**Work item**
From the line holding "For every layout" through the line holding "Page size: 1500x1125." below, write out every line exactly; include both of those lines and drop the pictures.
--- Supplied entries Enclosed Below ---
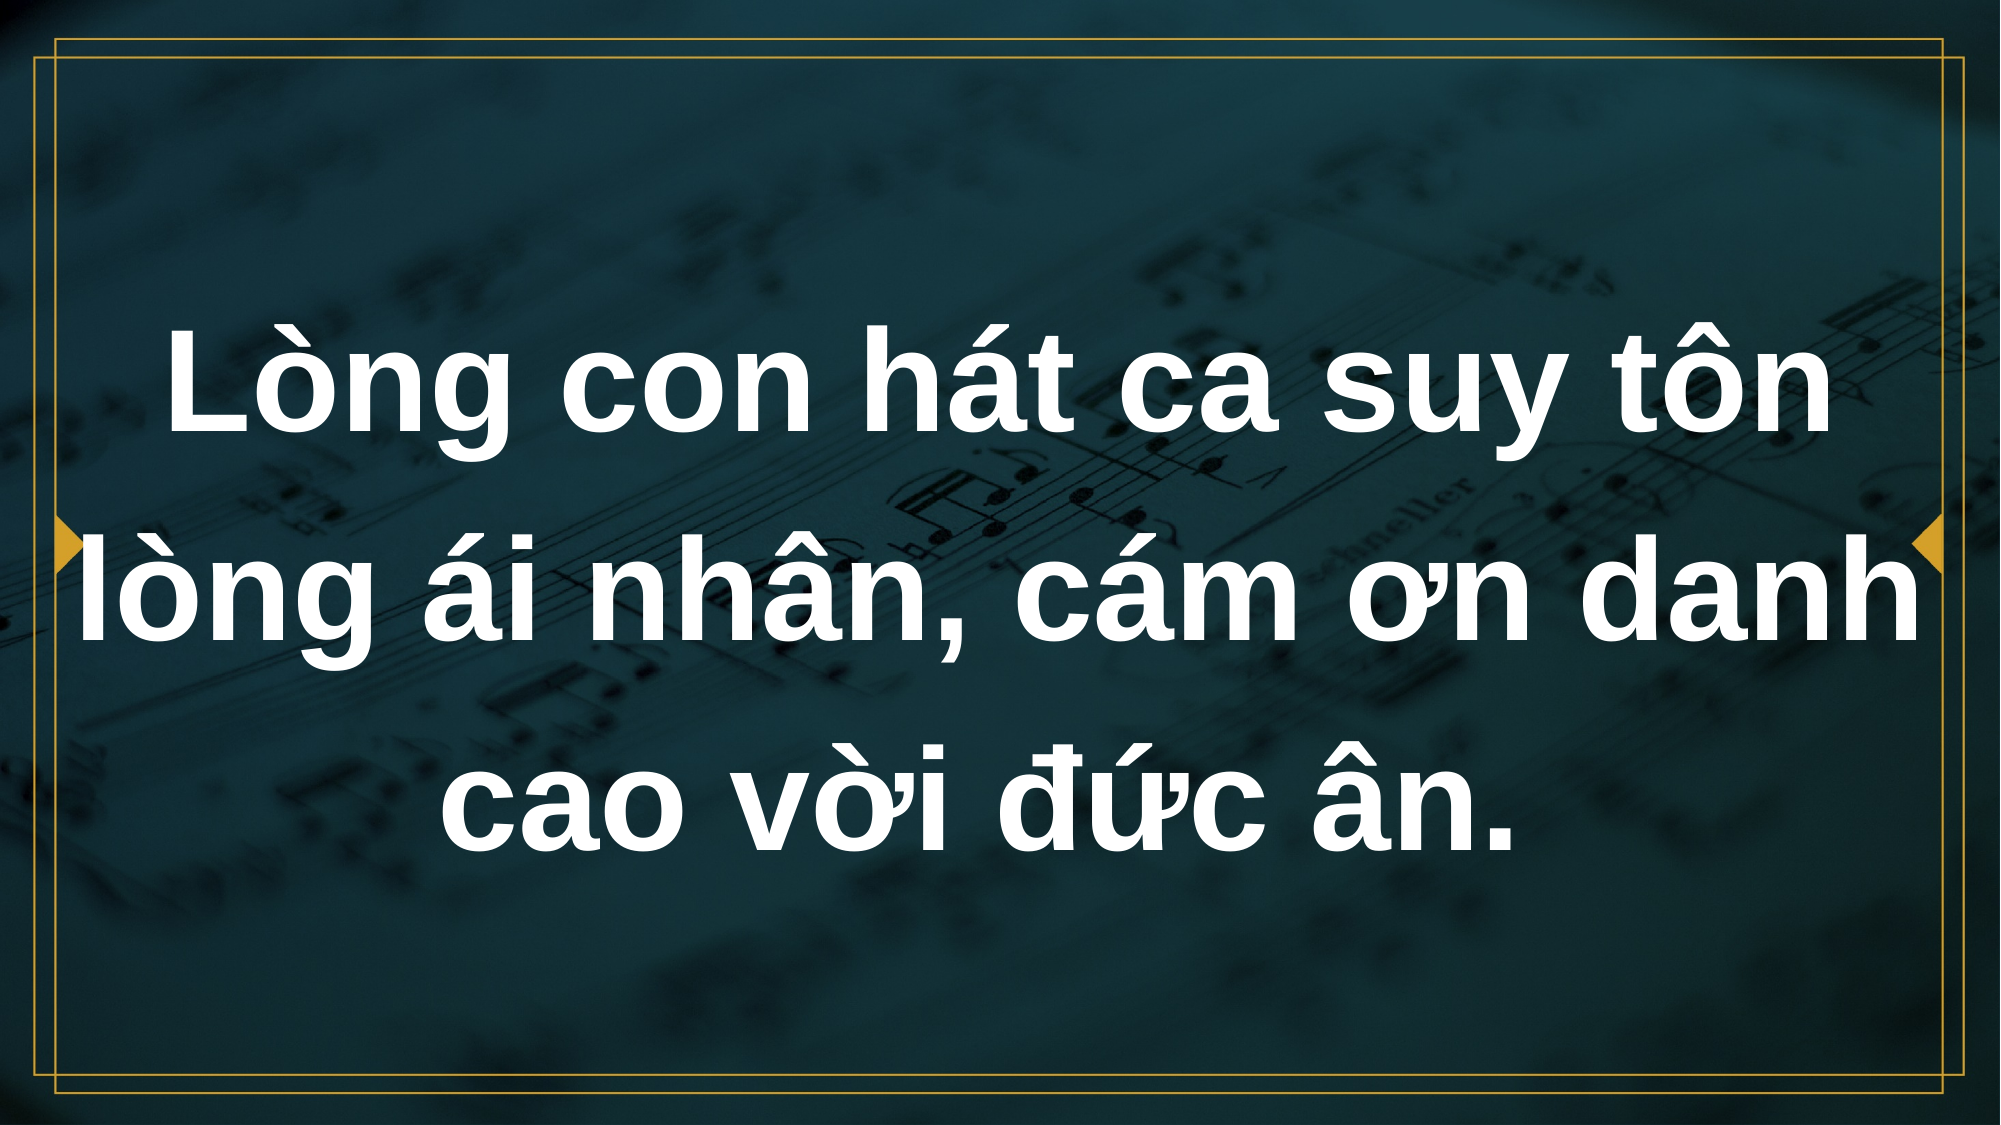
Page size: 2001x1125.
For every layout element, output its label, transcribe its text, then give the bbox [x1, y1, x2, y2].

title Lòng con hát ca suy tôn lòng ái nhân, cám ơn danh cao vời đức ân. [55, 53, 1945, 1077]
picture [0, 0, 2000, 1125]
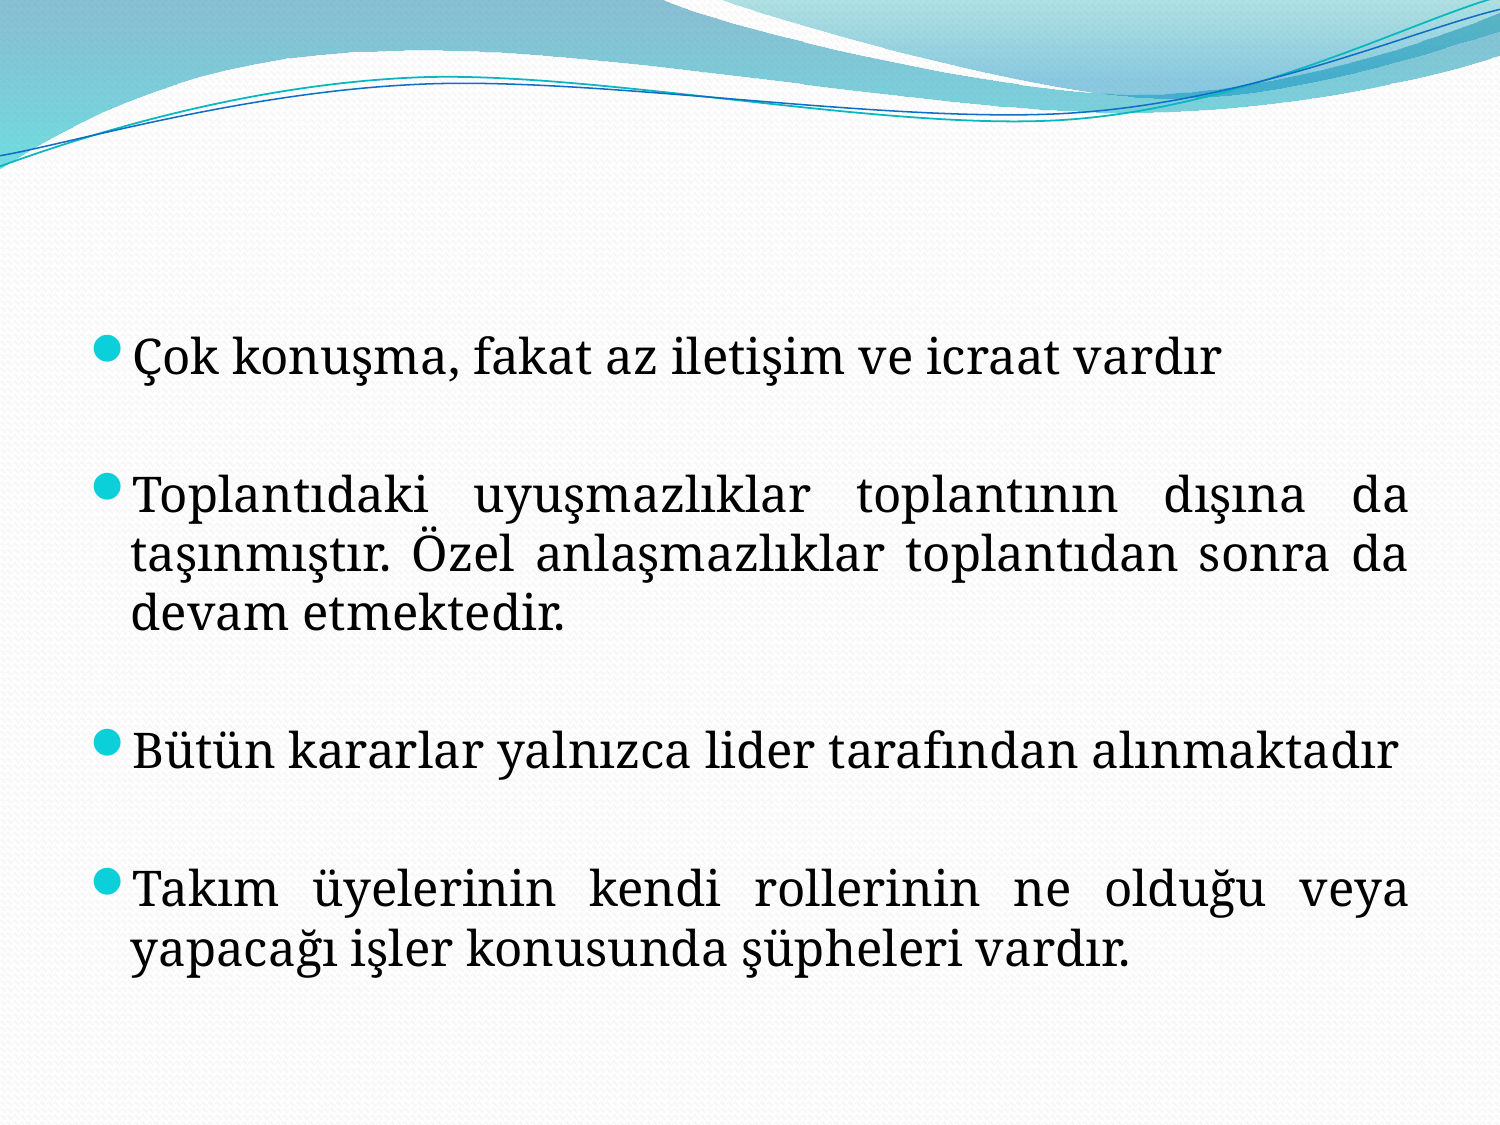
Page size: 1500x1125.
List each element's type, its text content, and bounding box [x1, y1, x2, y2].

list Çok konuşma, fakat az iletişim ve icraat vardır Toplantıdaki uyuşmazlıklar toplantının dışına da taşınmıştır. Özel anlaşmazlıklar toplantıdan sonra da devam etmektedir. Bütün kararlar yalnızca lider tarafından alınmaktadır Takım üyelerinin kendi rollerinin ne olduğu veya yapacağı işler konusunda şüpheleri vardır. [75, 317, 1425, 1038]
--- End of Enclosed Supplied entries ---
**Task response**
For every layout element, output its label, transcribe its text, then give the bbox [x1, y1, x2, y2].

title Lòng con hát ca suy tôn lòng ái nhân, cám ơn danh cao vời đức ân. [55, 53, 1945, 1077]
picture [0, 0, 2000, 1125]
Page size: 1500x1125.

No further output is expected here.